Monday, January 4, 2021

And another Monday rolls around.

Tom will head off to work on a house in Falmouth, Paul will be home today: I've decided to focus on a batch of poetry-related obligations this morning, and then get a hair cut, and then talk to Teresa about Byron, and at some point try to shoehorn in some vacuuming. 

I still feel kind of discombobulated from the holidays: with so many on/off days, I haven't quite figured out how to slip back onto the tracks. That's a big part of freelancing: not only knowing how to make myself get to work but also being deft at shifting and compressing tasks and schedules. I am pretty good at all of these skills, but on this first Monday of a new year I'm reeling a little. I'll figure out how to buckle down, but I'll be glad to have another cup of coffee while I'm doing so.

Yesterday I made a slow-cooked lamb ragu. Tonight I'll probably marinate chicken breasts and then stir-fry them with bok choy. For later in the week I'm planning soft-shell tacos with the leftover chicken; and if there is no leftover chicken (one never knows in this house), I'll get some fish. I'll likely make split-pea soup at some point.

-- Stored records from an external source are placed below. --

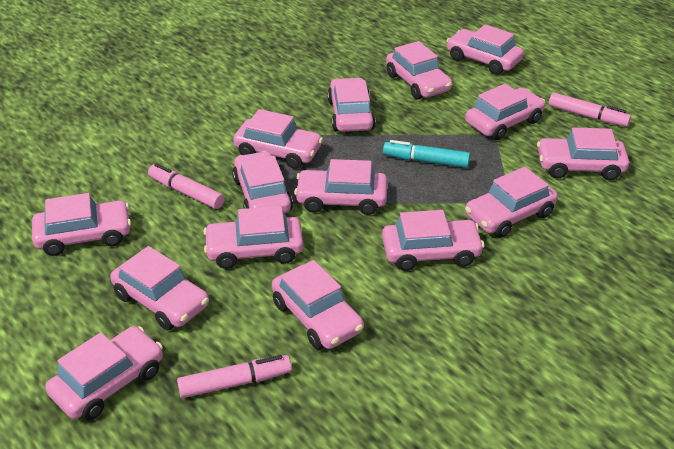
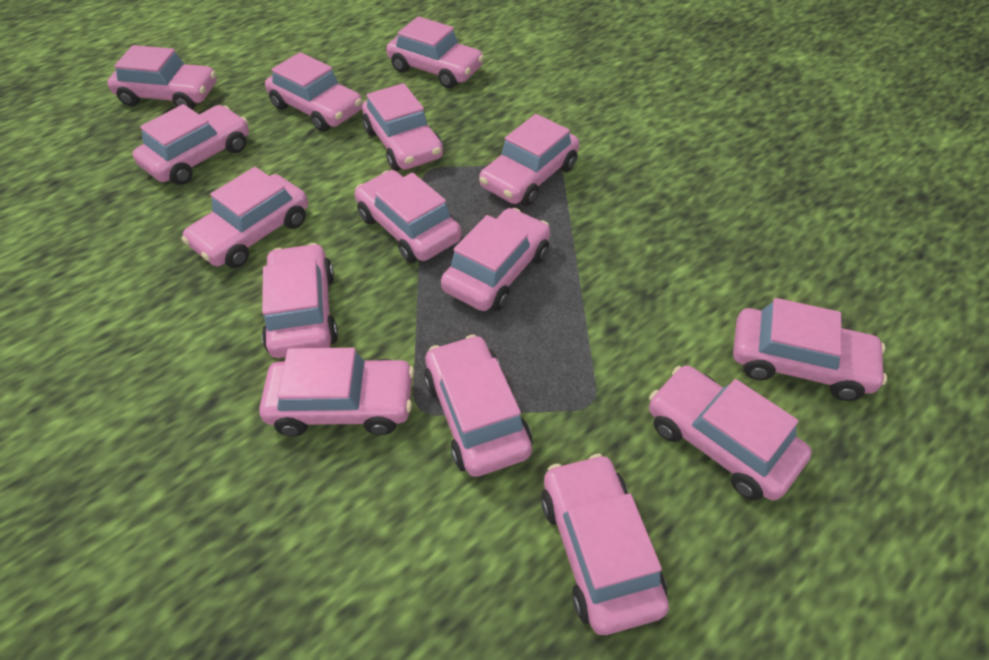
pink marker: 3 -> 0
turquoise marker: 1 -> 0

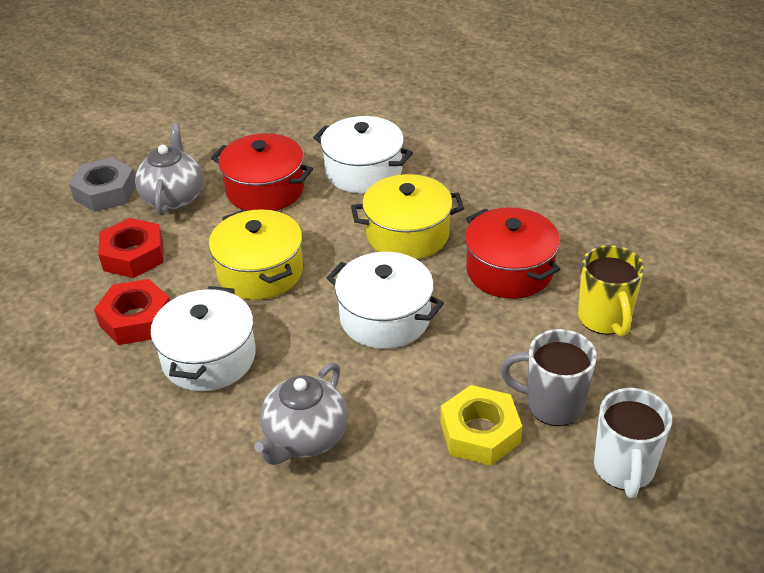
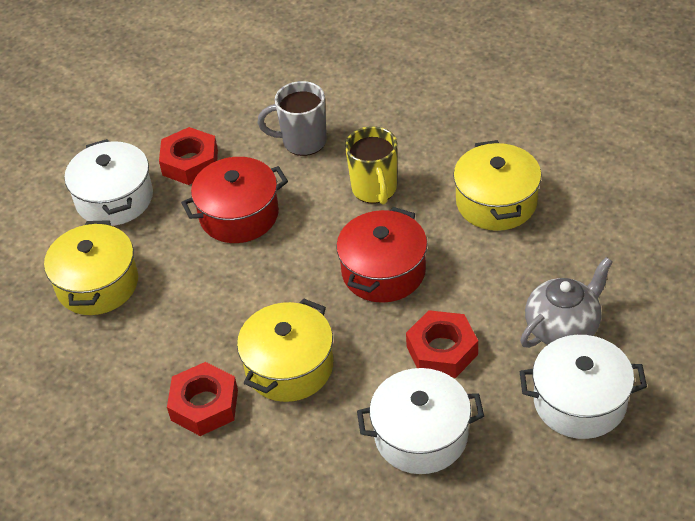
grey nut: 1 -> 0
grey teapot: 2 -> 1
red nut: 2 -> 3
white mug: 1 -> 0
yellow nut: 1 -> 0
yellow pot: 2 -> 3

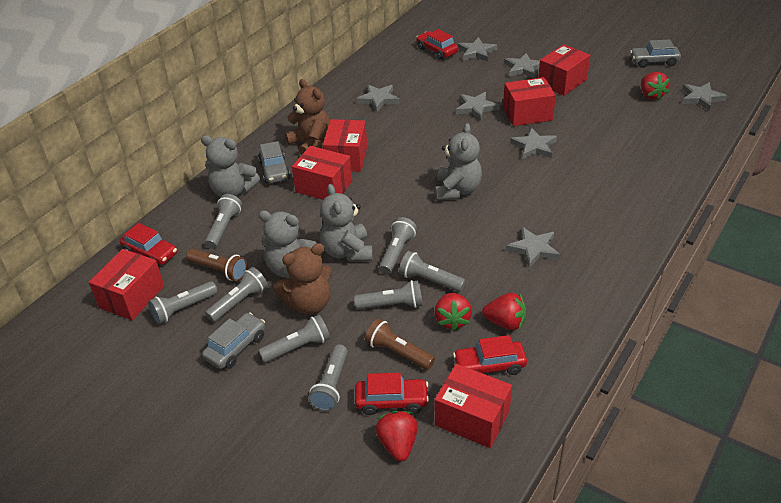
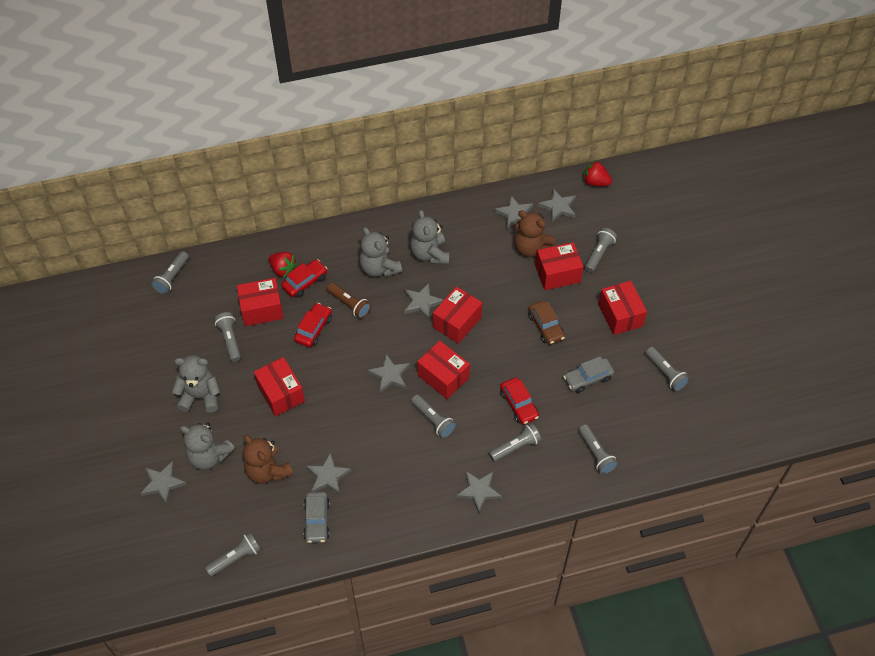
brown car: 0 -> 1
brown flashlight: 2 -> 1
grey car: 3 -> 2
red car: 4 -> 3
red strawberry: 4 -> 2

Another day, another dinner. The round of cooking is endless . . . day in, day out. Not that I'm complaining. As chores go, making dinner is enjoyable enough. But my work days are long: we tend to eat on the late side, so I'm in the kitchen every night till close to 8. I like setting the table in our window-dark dining room: cloth napkins, cloth placemats, tidy silverware, two candles lit every night. I like the formality: sitting down together, unfolding our napkins, gazing thoughtfully into the flames. Often our meals are very quiet. A small parenthesis of ritual. 

6 comments:

Ruth said...

When I first retired, it was hard as suddenly there was no set schedule. Even Summer vacations had had boundaries.The daily ebb and flow of ought-to, have-to and want-to doesn't follow a tide chart. I find I enjoy navigating without that external compass and you seem to handle it superbly.
Happy New Year, my friend

nancy said...

And I'm back in Zoom school today, ready or not. I think I may Zoom from school one day this week, just to get my brain back into thinking it can teach.

nancy said...

I just discovered this: https://www.themonobox.co.uk/monolibrary
and listened to "Go to the Limits of your Longing"
Perfect way to start this day . . . .

David (n of 49) said...

'The daily ebb and flow of ought-to, have-to and want-to doesn't follow a tide chart. I find I enjoy navigating without that external compass....'

That is a lovely description.

David X. Novak said...

We've had maybe like 5 meals out since this began, just two people, and food prep is a huge part of our time. It's given me an appreciation, which I never had before, for the skill of managing and supplying an operational kitchen (I can't imagine an industrial one). Your menus seem remarkably varied, which, given all else you have going on, I marvel at.

Dawn Potter said...

I suspect that living for so many years in the north woods was what trained me up in food-prep variety. We had no eat-out options, and I worked hard to avoid getting bored with home cooking. It's been a convenient skill to have in a pandemic.